BURSA - Eczacıbaşı Holding Yönetim Kurulu Başkan Yardımcısı Faruk Eczacıbaşı, bundan belki 10 sene öncesine kadar kalite kavramının hep batı kavramlarıyla bir arada düşünüldüğünü, ancak burada çok önemli bir kayış olduğunu bildirdi.
Eczacıbaşı, "Özellikle 2000'li yıllarda artık dünyanın her tarafına özellikle Uzak Doğu'dan, Kore'den, Çin'den, Hindistan'dan ve Latin Amerika'dan markaların daha farklı bir şekilde ortaya çıkıp tanıtıldığını görüyoruz. Bu bizim için çok büyük bir avantaj" dedi.

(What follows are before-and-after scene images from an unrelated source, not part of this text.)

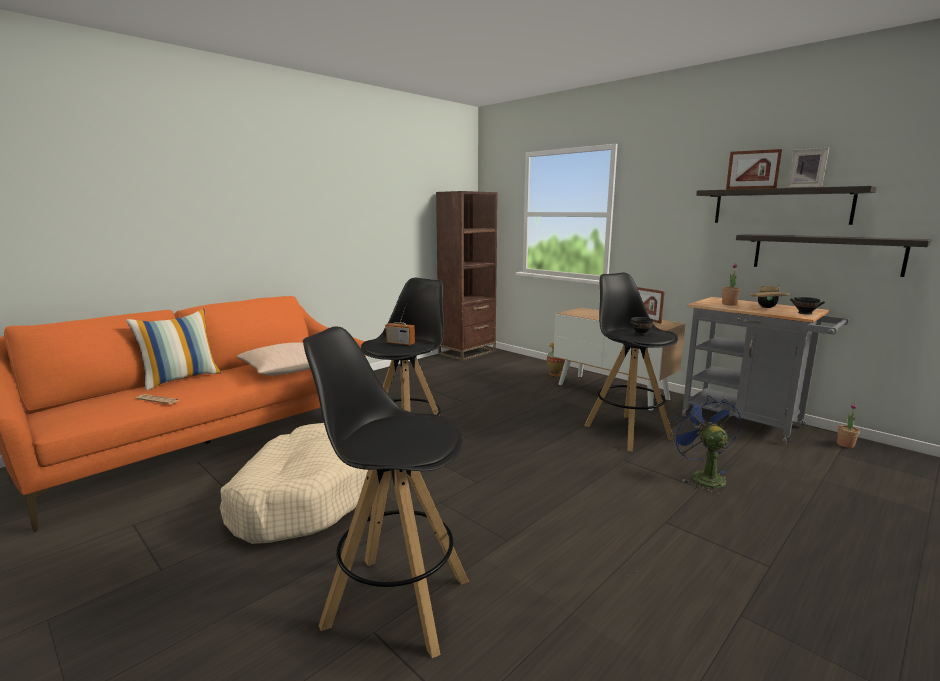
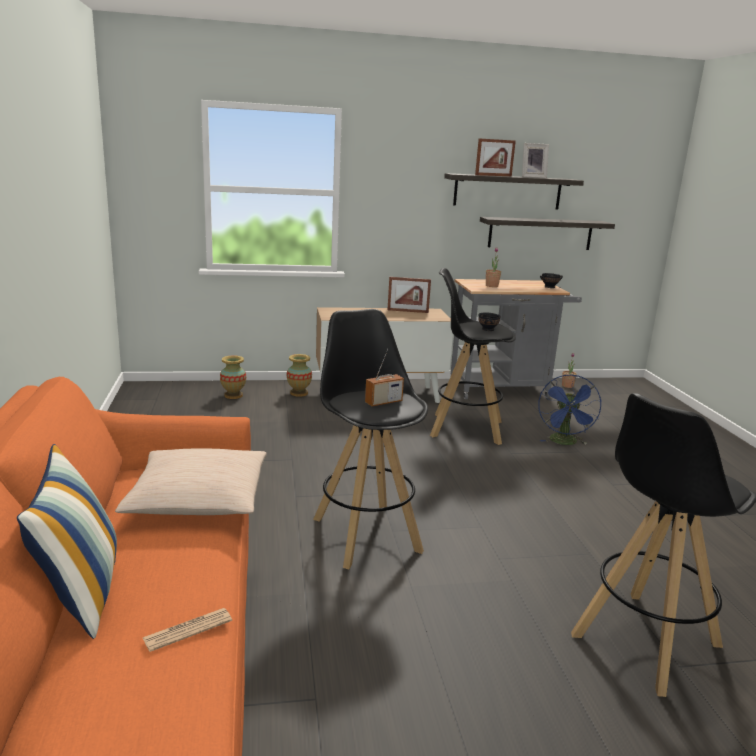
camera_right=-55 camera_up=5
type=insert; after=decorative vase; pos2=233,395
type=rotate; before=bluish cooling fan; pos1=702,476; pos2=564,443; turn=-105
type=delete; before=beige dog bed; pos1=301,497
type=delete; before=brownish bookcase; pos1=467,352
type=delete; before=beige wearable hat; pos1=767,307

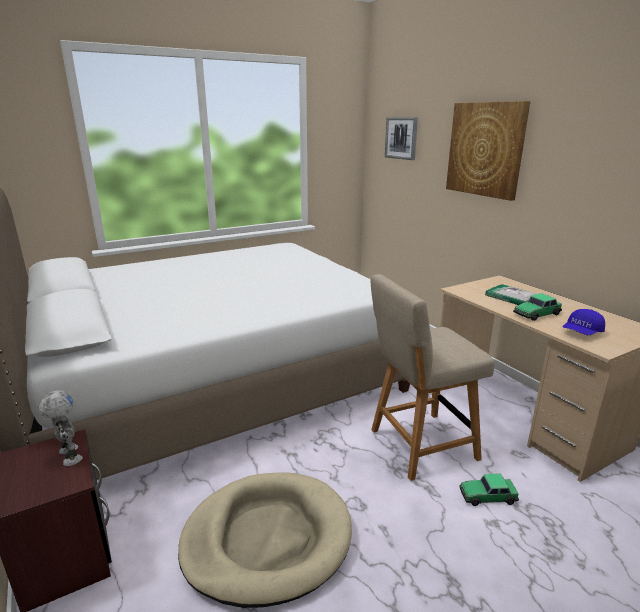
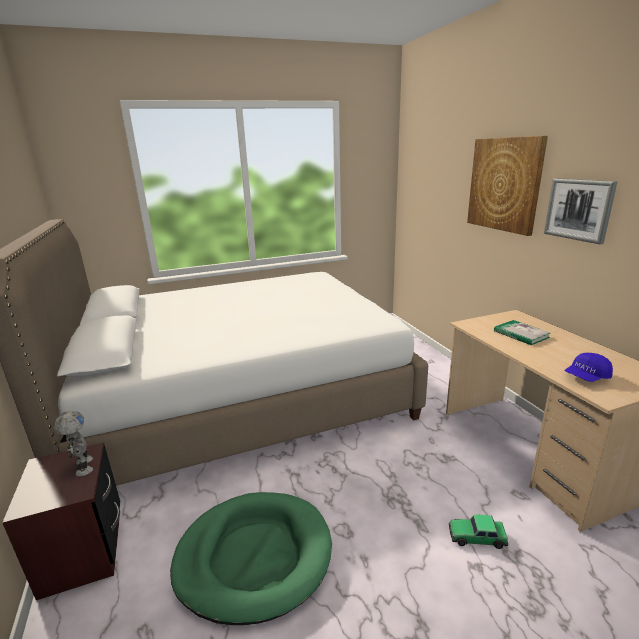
camera_right=10 camera_up=0
type=recolor; before=beige dog bed; after=green-coloured dog bed; pos1=267,539; pos2=254,556
type=move; before=wall art; pos1=401,138; pos2=578,209
type=delete; before=beige plain chair; pos1=418,445
type=delete; before=miniature car; pos1=536,314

Kal-Der Bursa Şubesi ve Bursa Sanayicileri ve İşadamları Derneği (BUSİAD) tarafından Bursa Valiliği, Uludağ Üniversitesi (UÜ) ve Uludağ İhracatçı Birlikleri (UİB) tarafından düzenlenen "10. Kalite ve Başarı Sempozyumu", başladı.
Sempozyumun "Fark Yaratanlar" başlıklı ana oturumda konuşan Faruk Eczacıbaşı, şirketlerin kendilerini diğer şirketlerle ya da uluslararası rakipleriyle kıyaslamalarının kriterlerinin artık değiştiğine inandığını söyledi.
Eczacıbaşı, Uzak Doğu'nun öne çıkmaya başladığına dikkati çekerek, şunları kaydetti:
"Bundan belki 10 sene öncesine kadar biz kalite kavramını hep batı kavramlarıyla bir arada düşünürdük. Bence burada çok önemli bir kayış var. Kalite kalitedir. Kalite artık bizim batı diye kabul ettiğimiz dünyadan daha farklı yerlere, bütün dünyaya yayılmaya başladı, bu çok önemli bir değişiklik. 10-15 sene evvel ve yahut daha da evvel çıkmış markaların, özellikle batı ağırlıklı olduğunu görüyoruz. Batı Avrupa, hatta Amerika ağırlıklı olduğunu görüyoruz. Fakat özellikle 2000'li yıllarda artık dünyanın her tarafına özellikle Uzak Doğu'dan, Kore'den, Çin'den, Hindistan'dan ve Latin Amerika'dan markaların daha farklı bir şekilde ortaya çıkıp tanıtıldığını görüyoruz. Bu bizim için çok büyük bir avantaj. İstanbul, Türkiye markasının farklı bir yerlere biraz uğraştırılarak oturtulduğunu görüyoruz, ama dünyada da yerini bulduğunu görüyoruz."
Bu çerçevede Türkiye'nin daha farklı noktalara geldiğini ve dünyayla bir arada gidebileceğini düşündüğünü dile getiren Eczacıbaşı, kıyaslamanın tüm dünya ile yapılması gerektiğini bildirdi.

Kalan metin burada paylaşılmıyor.